2.6 Find Peak Element

Find peak element in array, assume:

All adjacent number in array is different
A[0] < A[1] && A[A.length - 2] > A[A.length - 1]

Example

Given [1, 2, 1, 3, 4, 5, 7, 6]

Return index 1 (which is number 2) or 6 (which is number 7)

Logical Steps

If mid->mid+1 is increasing, move search to right (start = mid)
If mid->mid+1 is decreasing, move search to left (end = mid)
If start and end are on different peaks, move to left (end=mid) to return first peak

Code Template

public int findPeak(int[] A) {
    if (A==null || A.length<3)
        return -1;

    int start = 1;
    int end = A.length-2;

    while(start + 1 < end) {
        int mid = (start+end)/2;
        // if m->m+1 increasing, move search to right
        if (A[mid] < A[mid+1]){
            start = mid;
        // if m->m+1 decreasing, move search to left
        }else if (A[mid] > A[mid+1]){
            end = mid;
        // if start and end are both on peak but different element
        // move search to left to return first peak in array
        }else{
            end = mid;
        }
    }

    // return the larger between start and end as peak
    if (A[start] > A[end]){
        return start;
    }else{
        return end;
    }
}

Common Mistakes

Consider m-1,m,m+1 pattern, and forgot the "valley"

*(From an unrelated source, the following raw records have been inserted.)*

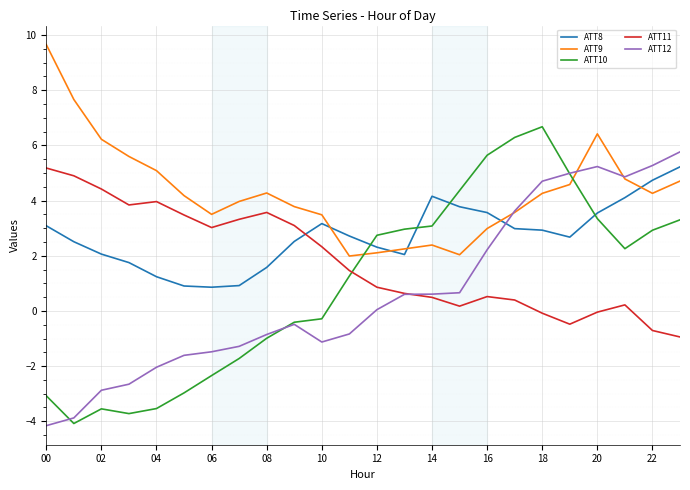

True or false: ATT8 and ATT11 cross at least once.

True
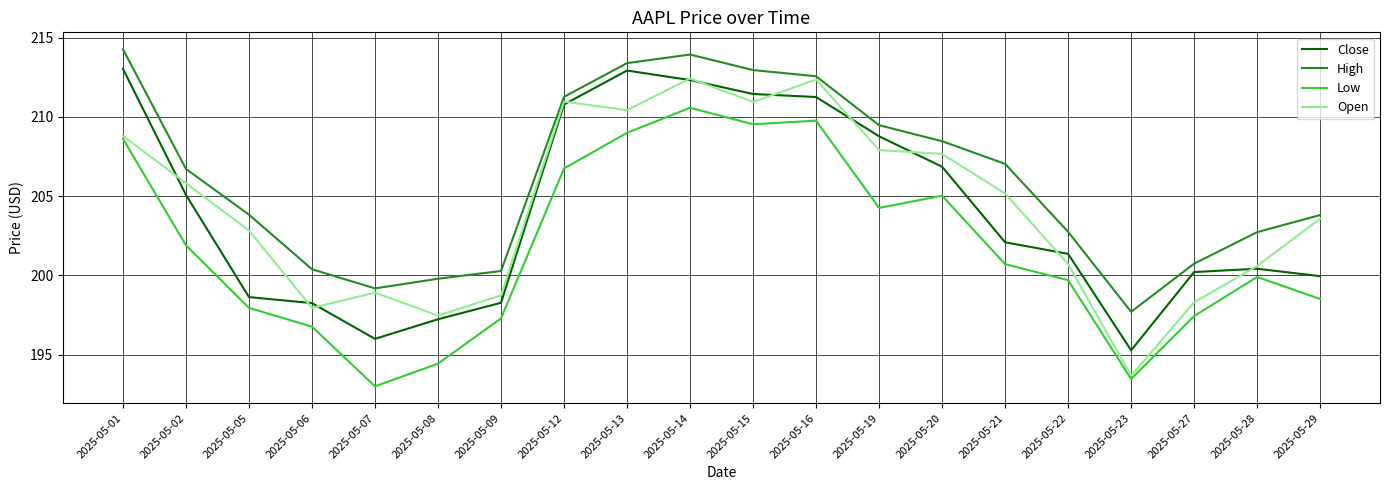

In Close, how many points are higher than both neighbors (excluding endpoints)?

2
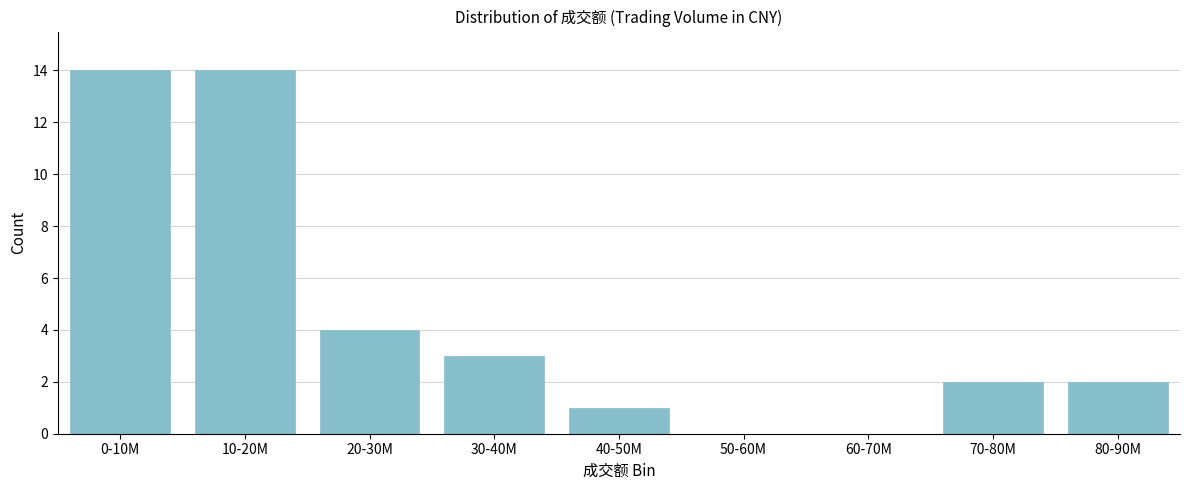

Reading left to right, list all the values displayed in this chart.

0-10M=14	10-20M=14	20-30M=4	30-40M=3	40-50M=1	50-60M=0	60-70M=0	70-80M=2	80-90M=2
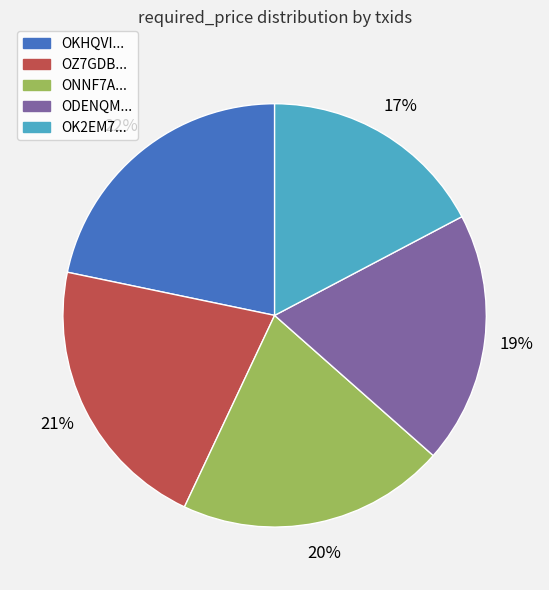

Is it true that ONNF7A... is 20% of the pie?

True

 /** this is a mistake example
 * not only peak will be returned, valley will also 
 * be returned
 */
 while(start + 1 < end) {
     int mid = (start+end)/2;

     if (A[mid-1] < A[mid] && A[mid+1] > A[mid]){
         start = mid;
     }else if (A[mid-1] > A[mid] && A[mid+1]<A[mid]){
         end = mid;
     }else{
         // peak and valley will both be returned
         // no neat way to distinguish peak and vallay
         return mid;
     }
 }